You can go with Celeron (cheaper) instead of Pentium.
I was thinking the Pentium so I could have the CPU doing some light burstcoin mining on the side and read the HDD's a little faster
Is there a coin that can be CPU-mined that will earn more than pennies per day, once power consumption is factored in? My dedicated mining rig is a Celeron G3920. My main desktop (also doing some mining on the side) is a Core i5 4690K. According to the NiceHash Miner's benchmark function, the Core i5 would pull in about
BTC0.0001 (about $0.25) per day...figure maybe $7.50 per month. A couple of GPUs will make that much in a day. I leave CPU mining disabled.
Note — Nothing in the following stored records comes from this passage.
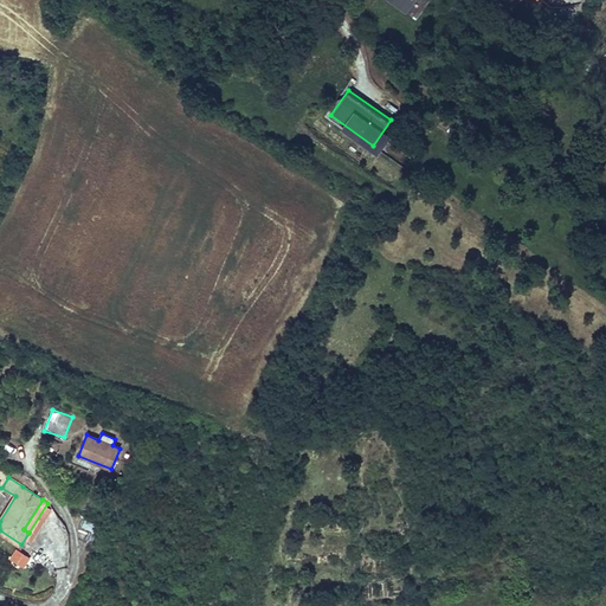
[(79,529),(78,539),(91,545),(102,526),(86,517),(79,529)]
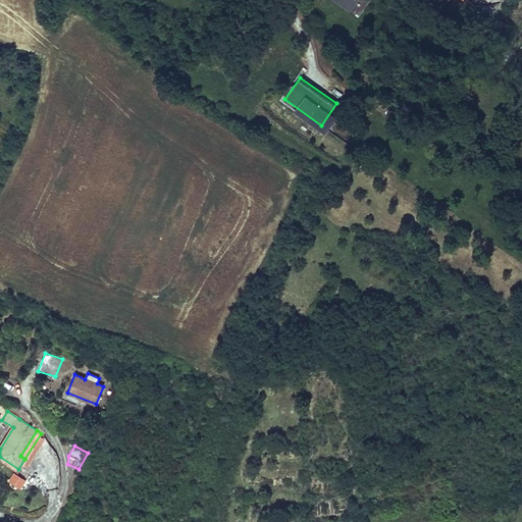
[(20,490),(27,480),(13,472),(7,482),(20,490)]
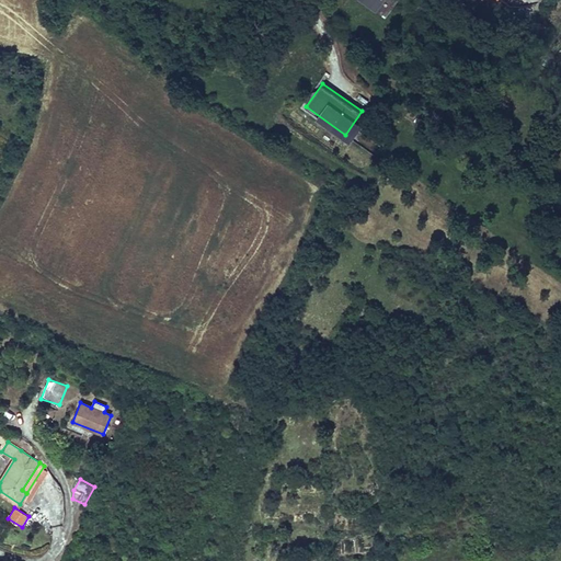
All buildings are outlined.
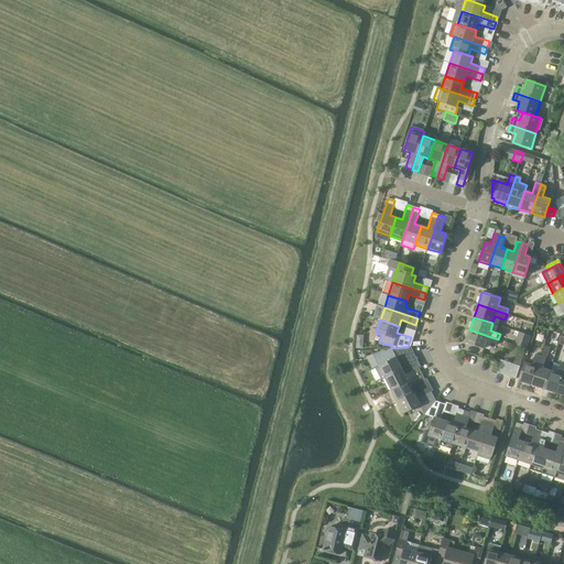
[(488,336),(469,329),(465,343),(484,348),(487,340),(497,345),(498,339),(488,336)]
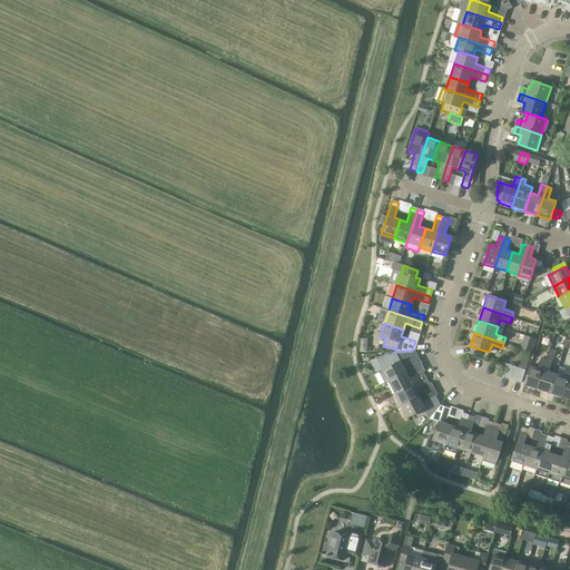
[(526,336),(521,349),(533,353),(538,341),(526,336)]
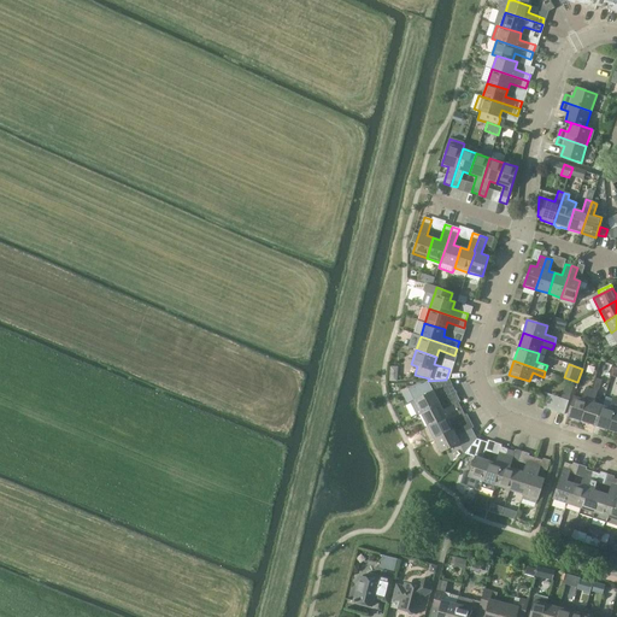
[(415,400),(421,413),(440,405),(436,398),(452,391),(446,380),(428,381),(430,386),(424,388),(422,385),(419,385),(411,388),(413,393),(417,399),(415,400)]
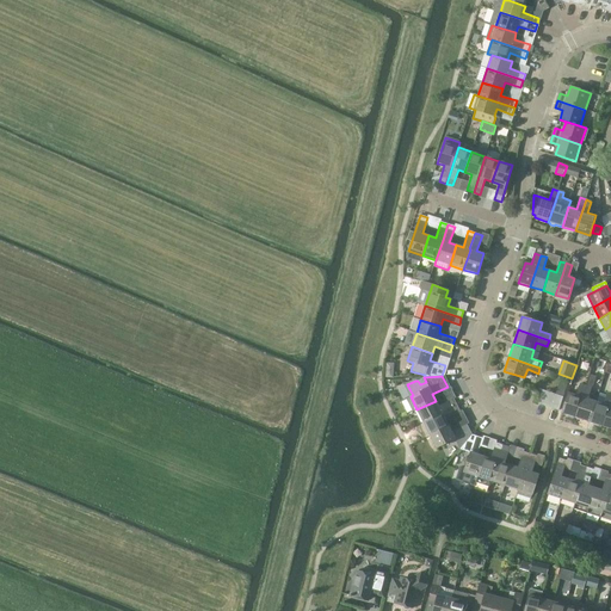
[(561,413),(575,418),(582,397),(585,386),(580,384),(576,395),(568,393),(561,413)]
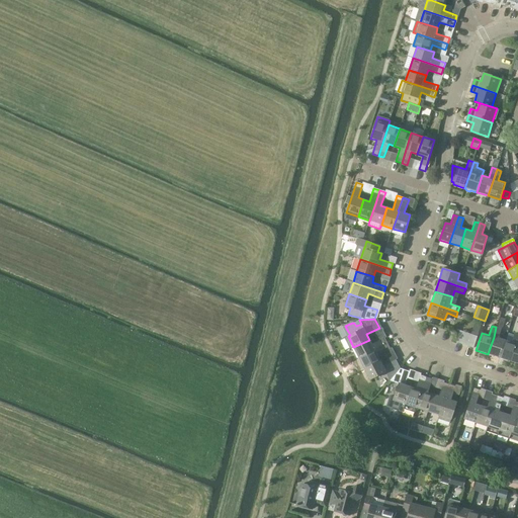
[(488,354),(500,357),(505,340),(498,338),(501,329),(496,327),(494,337),(488,354)]
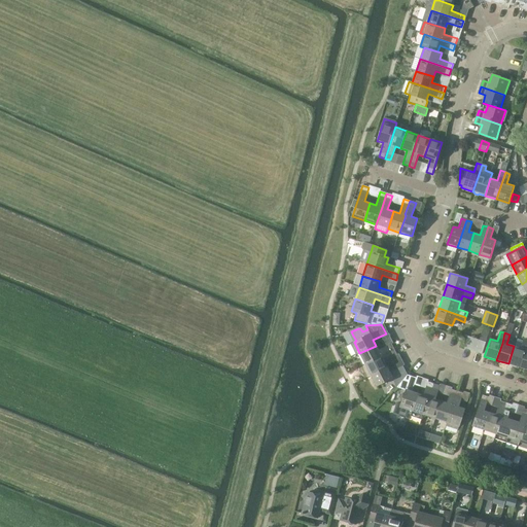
[(464,348),(469,350),(473,338),(468,337),(464,348)]
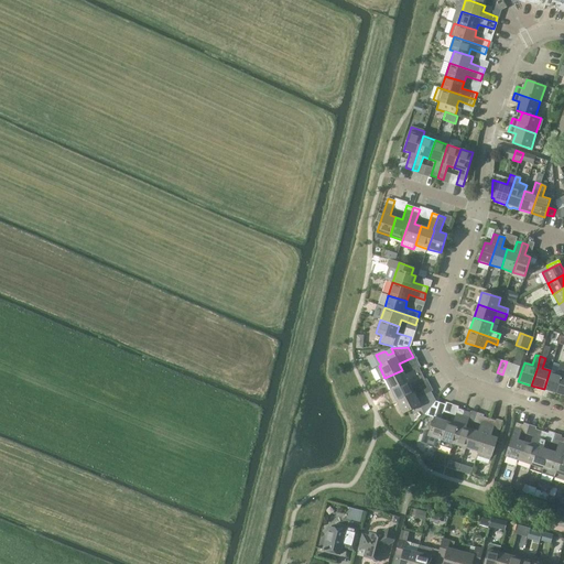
[(502,375),(509,377),(513,364),(507,361),(502,375)]
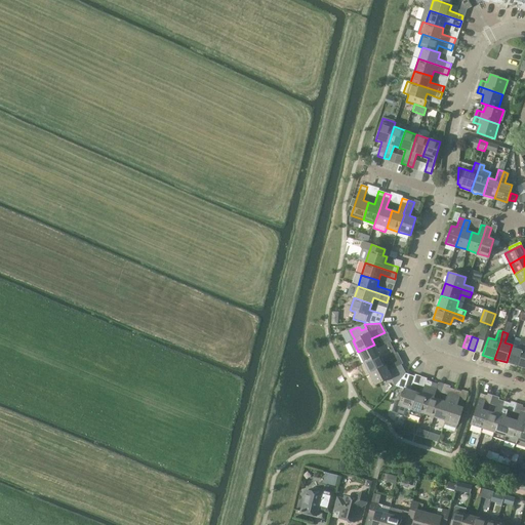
[(507,362),(518,366),(523,349),(524,342),(524,338),(522,337),(519,348),(512,345),(507,362)]
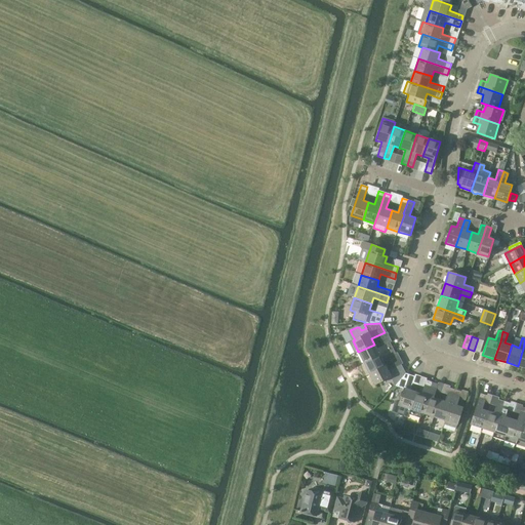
[(478,338),(474,351),(480,353),(484,340),(478,338)]
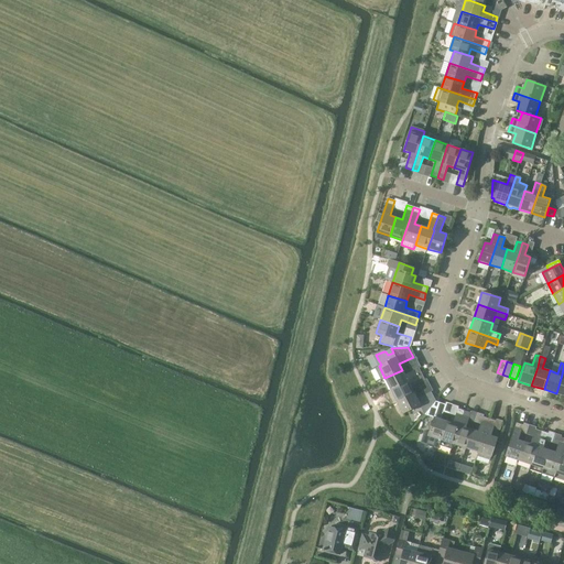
[(384,378),(391,390),(422,373),(419,368),(405,376),(402,370),(384,378)]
You don't have to go with expensive SSD, simply get any cheap regular hard drive.
I was thinking from a general power standpoint that SSD takes less... Does the power consumption really make this much of difference in respect to the HD used in a rig?
Spinning rust will pull several watts to keep it running, after briefly using a few tens of watts to spin up. An SSD's power consumption is nearly negligible by comparison. If you go with an M.2 SSD (like I did), it'll slot into a connector on the motherboard, with no power or data cables needed. It doesn't take much; 120 GB (smallest size that's readily available) is way more than enough.
Then again, if you already have a hard drive (or other usable components) gathering dust, every component you don't have to buy has zero days to ROI. Most of the mining rig is new (or purchased used, in the case of my GPUs...scored an MSI GeForce GTX 1070 Gaming X this past weekend for only $340), but the power supply was taken from a Gridseed ASIC rig that's no longer profitable to run.